# HOW TO COMPLETE THIS TASK
Write the records below out again exactly as given, with no images.

=== Section Start ===

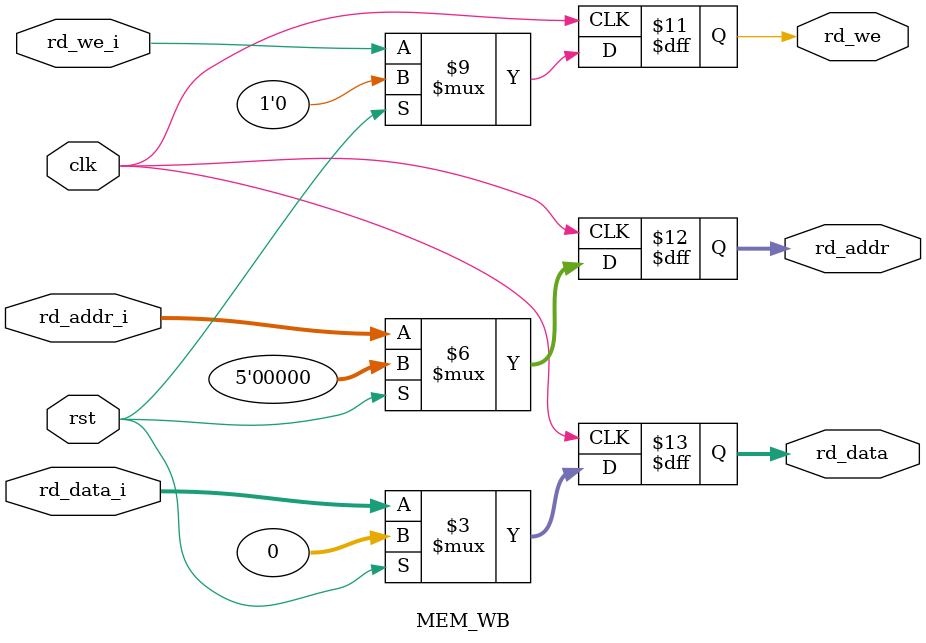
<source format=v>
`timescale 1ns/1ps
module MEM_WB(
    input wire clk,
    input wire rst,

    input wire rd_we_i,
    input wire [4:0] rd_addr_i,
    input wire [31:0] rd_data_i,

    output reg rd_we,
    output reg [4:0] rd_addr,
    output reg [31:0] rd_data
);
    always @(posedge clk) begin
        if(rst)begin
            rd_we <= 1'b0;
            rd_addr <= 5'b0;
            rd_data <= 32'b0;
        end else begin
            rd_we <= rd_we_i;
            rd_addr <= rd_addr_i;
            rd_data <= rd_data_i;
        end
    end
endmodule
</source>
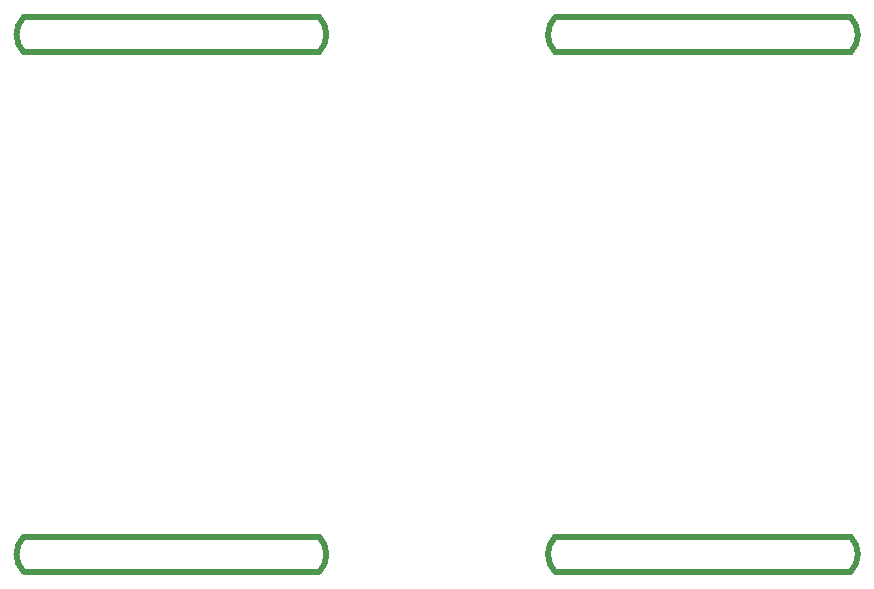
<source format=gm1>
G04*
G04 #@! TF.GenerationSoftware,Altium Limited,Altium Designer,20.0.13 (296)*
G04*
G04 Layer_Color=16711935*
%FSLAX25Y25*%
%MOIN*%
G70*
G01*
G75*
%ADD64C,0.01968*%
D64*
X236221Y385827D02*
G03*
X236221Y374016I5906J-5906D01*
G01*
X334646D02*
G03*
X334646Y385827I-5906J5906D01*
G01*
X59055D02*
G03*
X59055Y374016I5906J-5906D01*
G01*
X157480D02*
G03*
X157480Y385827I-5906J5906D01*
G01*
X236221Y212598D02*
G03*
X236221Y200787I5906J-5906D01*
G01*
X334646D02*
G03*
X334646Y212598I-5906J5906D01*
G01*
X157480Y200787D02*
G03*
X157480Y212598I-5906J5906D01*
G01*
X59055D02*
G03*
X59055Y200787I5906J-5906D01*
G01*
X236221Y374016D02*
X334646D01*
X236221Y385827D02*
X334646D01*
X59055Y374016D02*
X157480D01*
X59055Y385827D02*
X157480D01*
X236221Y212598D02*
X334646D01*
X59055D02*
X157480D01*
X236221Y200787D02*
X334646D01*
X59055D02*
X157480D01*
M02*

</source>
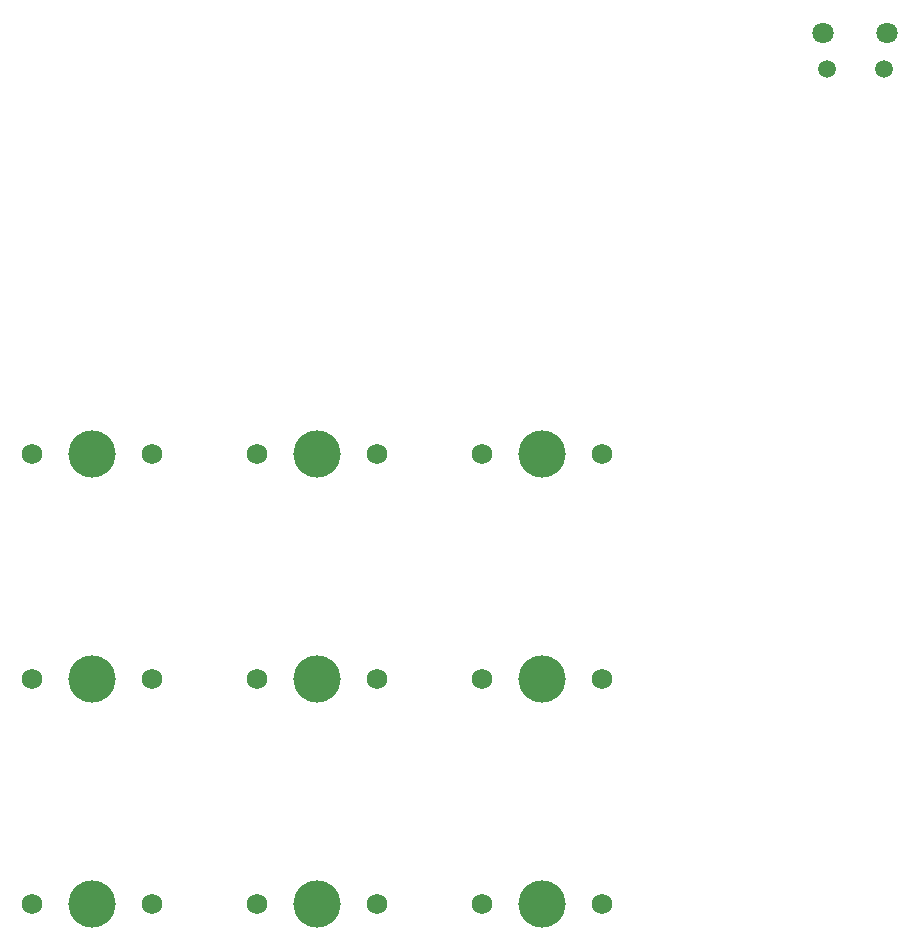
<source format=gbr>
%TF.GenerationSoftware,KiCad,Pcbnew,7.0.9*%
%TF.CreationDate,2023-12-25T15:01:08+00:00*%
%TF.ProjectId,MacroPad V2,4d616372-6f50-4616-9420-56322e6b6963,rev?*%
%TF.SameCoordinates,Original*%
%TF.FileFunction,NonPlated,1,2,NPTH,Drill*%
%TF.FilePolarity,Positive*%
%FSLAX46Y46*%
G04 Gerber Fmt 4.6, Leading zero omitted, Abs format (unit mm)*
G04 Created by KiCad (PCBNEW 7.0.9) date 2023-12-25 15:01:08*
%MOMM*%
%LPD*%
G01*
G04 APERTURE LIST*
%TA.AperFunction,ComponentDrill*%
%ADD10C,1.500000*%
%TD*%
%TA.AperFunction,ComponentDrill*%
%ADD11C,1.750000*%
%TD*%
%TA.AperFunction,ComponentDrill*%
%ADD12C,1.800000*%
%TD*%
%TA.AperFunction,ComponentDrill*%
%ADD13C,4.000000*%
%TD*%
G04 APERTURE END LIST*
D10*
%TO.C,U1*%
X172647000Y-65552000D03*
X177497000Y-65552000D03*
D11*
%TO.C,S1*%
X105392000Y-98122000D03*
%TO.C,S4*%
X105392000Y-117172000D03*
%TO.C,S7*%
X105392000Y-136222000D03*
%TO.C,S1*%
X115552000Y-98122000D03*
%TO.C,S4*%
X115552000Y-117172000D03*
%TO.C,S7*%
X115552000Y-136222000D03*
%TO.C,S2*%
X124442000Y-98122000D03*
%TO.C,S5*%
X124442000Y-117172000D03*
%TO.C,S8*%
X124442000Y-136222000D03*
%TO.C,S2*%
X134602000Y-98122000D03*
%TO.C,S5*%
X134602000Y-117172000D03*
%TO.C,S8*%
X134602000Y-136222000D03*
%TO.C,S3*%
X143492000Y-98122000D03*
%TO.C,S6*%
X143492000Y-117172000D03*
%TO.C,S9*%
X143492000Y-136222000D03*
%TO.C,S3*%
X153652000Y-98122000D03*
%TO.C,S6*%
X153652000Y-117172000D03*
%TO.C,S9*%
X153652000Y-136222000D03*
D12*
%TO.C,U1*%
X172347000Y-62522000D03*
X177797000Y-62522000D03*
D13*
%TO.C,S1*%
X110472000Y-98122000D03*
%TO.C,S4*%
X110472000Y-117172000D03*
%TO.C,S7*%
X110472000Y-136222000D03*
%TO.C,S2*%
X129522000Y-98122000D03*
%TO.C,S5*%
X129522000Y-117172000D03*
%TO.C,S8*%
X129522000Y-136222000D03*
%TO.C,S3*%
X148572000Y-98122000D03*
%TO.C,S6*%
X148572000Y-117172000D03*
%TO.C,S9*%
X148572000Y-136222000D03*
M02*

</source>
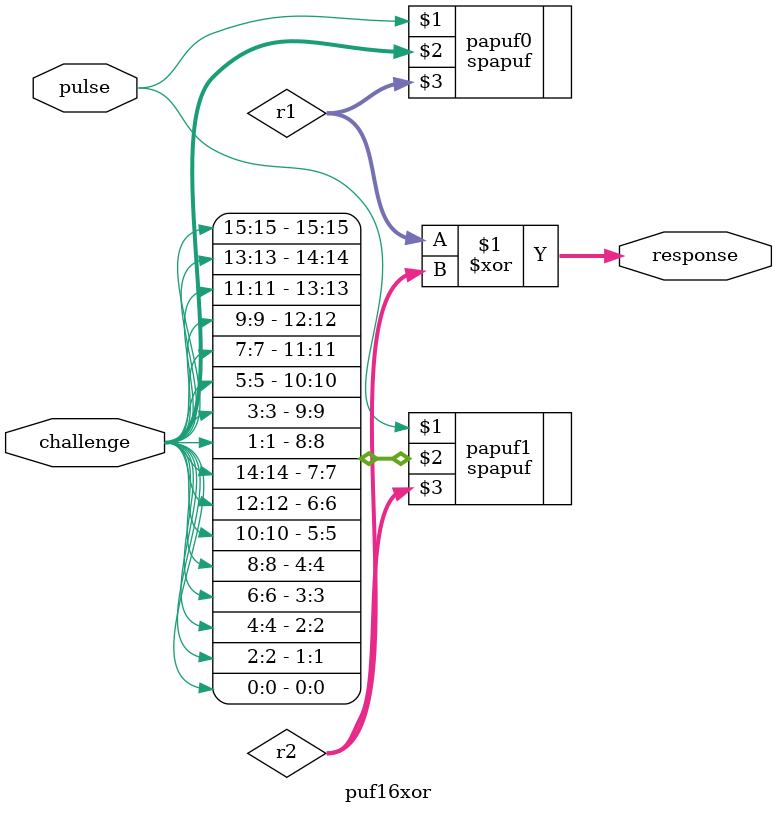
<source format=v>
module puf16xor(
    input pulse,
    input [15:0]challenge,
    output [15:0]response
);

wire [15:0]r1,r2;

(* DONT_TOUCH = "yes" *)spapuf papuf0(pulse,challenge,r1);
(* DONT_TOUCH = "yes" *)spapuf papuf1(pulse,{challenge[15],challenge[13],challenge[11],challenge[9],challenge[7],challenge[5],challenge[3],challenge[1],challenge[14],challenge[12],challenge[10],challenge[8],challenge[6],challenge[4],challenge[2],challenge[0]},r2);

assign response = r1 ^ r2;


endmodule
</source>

=== Section End ===

# EXERCISE OUTPUT
<source format=v>
`timescale 1ns/1ps
module MEM_WB(
    input wire clk,
    input wire rst,

    input wire rd_we_i,
    input wire [4:0] rd_addr_i,
    input wire [31:0] rd_data_i,

    output reg rd_we,
    output reg [4:0] rd_addr,
    output reg [31:0] rd_data
);
    always @(posedge clk) begin
        if(rst)begin
            rd_we <= 1'b0;
            rd_addr <= 5'b0;
            rd_data <= 32'b0;
        end else begin
            rd_we <= rd_we_i;
            rd_addr <= rd_addr_i;
            rd_data <= rd_data_i;
        end
    end
endmodule
</source>
<source format=gm1>
G04*
G04 #@! TF.GenerationSoftware,Altium Limited,Altium Designer,20.0.13 (296)*
G04*
G04 Layer_Color=16711935*
%FSLAX25Y25*%
%MOIN*%
G70*
G01*
G75*
%ADD64C,0.01968*%
D64*
X236221Y385827D02*
G03*
X236221Y374016I5906J-5906D01*
G01*
X334646D02*
G03*
X334646Y385827I-5906J5906D01*
G01*
X59055D02*
G03*
X59055Y374016I5906J-5906D01*
G01*
X157480D02*
G03*
X157480Y385827I-5906J5906D01*
G01*
X236221Y212598D02*
G03*
X236221Y200787I5906J-5906D01*
G01*
X334646D02*
G03*
X334646Y212598I-5906J5906D01*
G01*
X157480Y200787D02*
G03*
X157480Y212598I-5906J5906D01*
G01*
X59055D02*
G03*
X59055Y200787I5906J-5906D01*
G01*
X236221Y374016D02*
X334646D01*
X236221Y385827D02*
X334646D01*
X59055Y374016D02*
X157480D01*
X59055Y385827D02*
X157480D01*
X236221Y212598D02*
X334646D01*
X59055D02*
X157480D01*
X236221Y200787D02*
X334646D01*
X59055D02*
X157480D01*
M02*

</source>
<source format=gbr>
%TF.GenerationSoftware,KiCad,Pcbnew,7.0.9*%
%TF.CreationDate,2023-12-25T15:01:08+00:00*%
%TF.ProjectId,MacroPad V2,4d616372-6f50-4616-9420-56322e6b6963,rev?*%
%TF.SameCoordinates,Original*%
%TF.FileFunction,NonPlated,1,2,NPTH,Drill*%
%TF.FilePolarity,Positive*%
%FSLAX46Y46*%
G04 Gerber Fmt 4.6, Leading zero omitted, Abs format (unit mm)*
G04 Created by KiCad (PCBNEW 7.0.9) date 2023-12-25 15:01:08*
%MOMM*%
%LPD*%
G01*
G04 APERTURE LIST*
%TA.AperFunction,ComponentDrill*%
%ADD10C,1.500000*%
%TD*%
%TA.AperFunction,ComponentDrill*%
%ADD11C,1.750000*%
%TD*%
%TA.AperFunction,ComponentDrill*%
%ADD12C,1.800000*%
%TD*%
%TA.AperFunction,ComponentDrill*%
%ADD13C,4.000000*%
%TD*%
G04 APERTURE END LIST*
D10*
%TO.C,U1*%
X172647000Y-65552000D03*
X177497000Y-65552000D03*
D11*
%TO.C,S1*%
X105392000Y-98122000D03*
%TO.C,S4*%
X105392000Y-117172000D03*
%TO.C,S7*%
X105392000Y-136222000D03*
%TO.C,S1*%
X115552000Y-98122000D03*
%TO.C,S4*%
X115552000Y-117172000D03*
%TO.C,S7*%
X115552000Y-136222000D03*
%TO.C,S2*%
X124442000Y-98122000D03*
%TO.C,S5*%
X124442000Y-117172000D03*
%TO.C,S8*%
X124442000Y-136222000D03*
%TO.C,S2*%
X134602000Y-98122000D03*
%TO.C,S5*%
X134602000Y-117172000D03*
%TO.C,S8*%
X134602000Y-136222000D03*
%TO.C,S3*%
X143492000Y-98122000D03*
%TO.C,S6*%
X143492000Y-117172000D03*
%TO.C,S9*%
X143492000Y-136222000D03*
%TO.C,S3*%
X153652000Y-98122000D03*
%TO.C,S6*%
X153652000Y-117172000D03*
%TO.C,S9*%
X153652000Y-136222000D03*
D12*
%TO.C,U1*%
X172347000Y-62522000D03*
X177797000Y-62522000D03*
D13*
%TO.C,S1*%
X110472000Y-98122000D03*
%TO.C,S4*%
X110472000Y-117172000D03*
%TO.C,S7*%
X110472000Y-136222000D03*
%TO.C,S2*%
X129522000Y-98122000D03*
%TO.C,S5*%
X129522000Y-117172000D03*
%TO.C,S8*%
X129522000Y-136222000D03*
%TO.C,S3*%
X148572000Y-98122000D03*
%TO.C,S6*%
X148572000Y-117172000D03*
%TO.C,S9*%
X148572000Y-136222000D03*
M02*

</source>
<source format=v>
module puf16xor(
    input pulse,
    input [15:0]challenge,
    output [15:0]response
);

wire [15:0]r1,r2;

(* DONT_TOUCH = "yes" *)spapuf papuf0(pulse,challenge,r1);
(* DONT_TOUCH = "yes" *)spapuf papuf1(pulse,{challenge[15],challenge[13],challenge[11],challenge[9],challenge[7],challenge[5],challenge[3],challenge[1],challenge[14],challenge[12],challenge[10],challenge[8],challenge[6],challenge[4],challenge[2],challenge[0]},r2);

assign response = r1 ^ r2;


endmodule
</source>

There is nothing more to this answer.